Find the equation of the tangent line to f(x)=x sec x at (pi/4, pi •sqrt of 2 all over 4).
I got to here, but did not know what to do next:
slope: (pi/4)(sqrt of 2 over 2) + (sqrt of 2 over 2) everything over 1/2=.......
y = x secx , point is (π/4 , π√2/4)
dy/dx = x secx tanx + secx
= secx(x tanx + 1)
so at the given point:
slope = √2( (π/4)(1) + 1) = π√2/4 + √2
so using y = mx + b
π√2/4 = (π√2/4 + √2)(π/4) + b
solve this mess for b and you are done
looks good to me
http://www.wolframalpha.com/input/?i=plot+y+%3D+xsecx%2C+y+%3D+%28%CF%80%E2%88%9A2%2F4+%2B+%E2%88%9A2%29x+%2B+%CF%80%E2%88%9A2%2F4+-+%28%CF%80%E2%88%9A2%2F4+%2B+%E2%88%9A2%29%28%CF%80%2F4%29
To find the equation of the tangent line to f(x) = x sec x at the point (pi/4, pi • sqrt(2)/4), we need to determine the slope of the tangent line and the point of tangency.
To find the slope of the tangent line, we can use the derivative of the function f(x). The derivative of f(x) can be found using the product rule and the chain rule. The derivative of x sec x with respect to x is given by:
f'(x) = (1)sec x + x(sec x)(tan x)
= sec x + x(sec x)(tan x)
Now evaluate f'(x) at x = pi/4:
f'(pi/4) = sec(pi/4) + pi/4(sec(pi/4))(tan(pi/4))
We know that sec(pi/4) = sqrt(2), and tan(pi/4) = 1, so we can substitute these values into the equation:
f'(pi/4) = sqrt(2) + pi/4(sqrt(2))(1)
= sqrt(2) + pi•sqrt(2)/4
This gives us the slope of the tangent line at x = pi/4.
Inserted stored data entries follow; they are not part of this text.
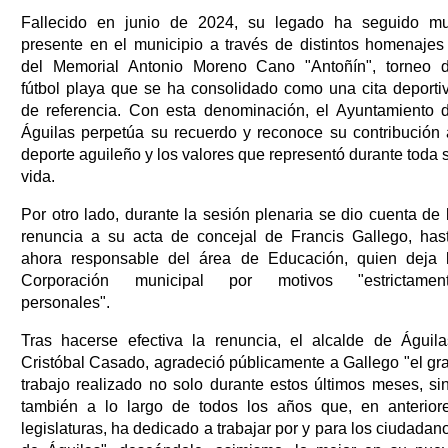
Fallecido en junio de 2024, su legado ha seguido m
presente en el municipio a través de distintos homenajes
del Memorial Antonio Moreno Cano "Antoñín", torneo 
fútbol playa que se ha consolidado como una cita deporti
de referencia. Con esta denominación, el Ayuntamiento 
Águilas perpetúa su recuerdo y reconoce su contribución 
deporte aguileño y los valores que representó durante toda 
vida.
Por otro lado, durante la sesión plenaria se dio cuenta de 
renuncia a su acta de concejal de Francis Gallego, has
ahora responsable del área de Educación, quien deja 
Corporación municipal por motivos "estrictamen
personales".
Tras hacerse efectiva la renuncia, el alcalde de Águila
Cristóbal Casado, agradeció públicamente a Gallego "el gr
trabajo realizado no solo durante estos últimos meses, si
también a lo largo de todos los años que, en anterior
legislaturas, ha dedicado a trabajar por y para los ciudadan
Now that we have the slope, we can use the point-slope form of a linear equation to find the equation of the tangent line. The point-slope form is:
y - y1 = m(x - x1)
Using the slope we found (m = sqrt(2) + pi•sqrt(2)/4) and the given point (x1 = pi/4, y1 = pi•sqrt(2)/4):
y - pi•sqrt(2)/4 = (sqrt(2) + pi•sqrt(2)/4)(x - pi/4)
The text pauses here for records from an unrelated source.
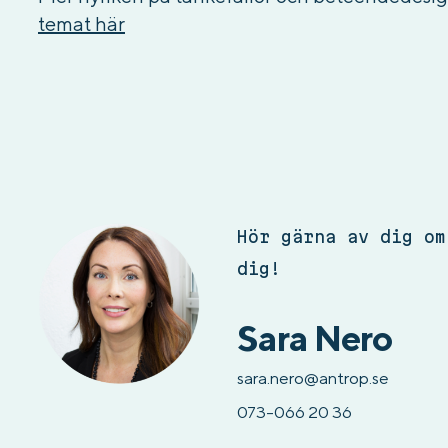
temat här
Hör gärna av dig om
dig!
Sara Nero
sara.nero@antrop.se
073-066 20 36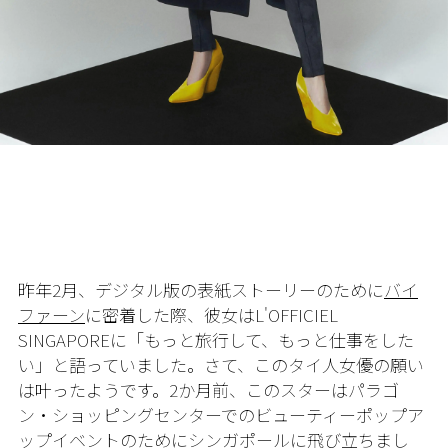
昨年2月、デジタル版の表紙ストーリーのために
バイ
ファーン
に密着した際、彼女はL'OFFICIEL
SINGAPOREに「もっと旅行して、もっと仕事をした
い」と語っていました。さて、このタイ人女優の願い
は叶ったようです。2か月前、このスターはパラゴ
ン・ショッピングセンターでのビューティーポップア
ップイベントのためにシンガポールに飛び立ちまし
Now simplify the equation:
y - pi•sqrt(2)/4 = sqrt(2)x + (pi•sqrt(2)/4)x - sqrt(2)(pi/4) - (pi/4)sqrt(2)
Combine like terms:
y = sqrt(2)x + (pi•sqrt(2)/4)x + pi•sqrt(2)/4 - sqrt(2)(pi/4) - (pi/4)sqrt(2)
Simplify further:
y = (sqrt(2) + pi•sqrt(2)/4)x + pi•sqrt(2)/4 - pi•sqrt(2)/4 - pi•sqrt(2)/4
y = (sqrt(2) + pi•sqrt(2)/4)x
Therefore, the equation of the tangent line to f(x) = x sec x at the point (pi/4, pi •sqrt(2)/4) is y = (sqrt(2) + pi•sqrt(2)/4)x.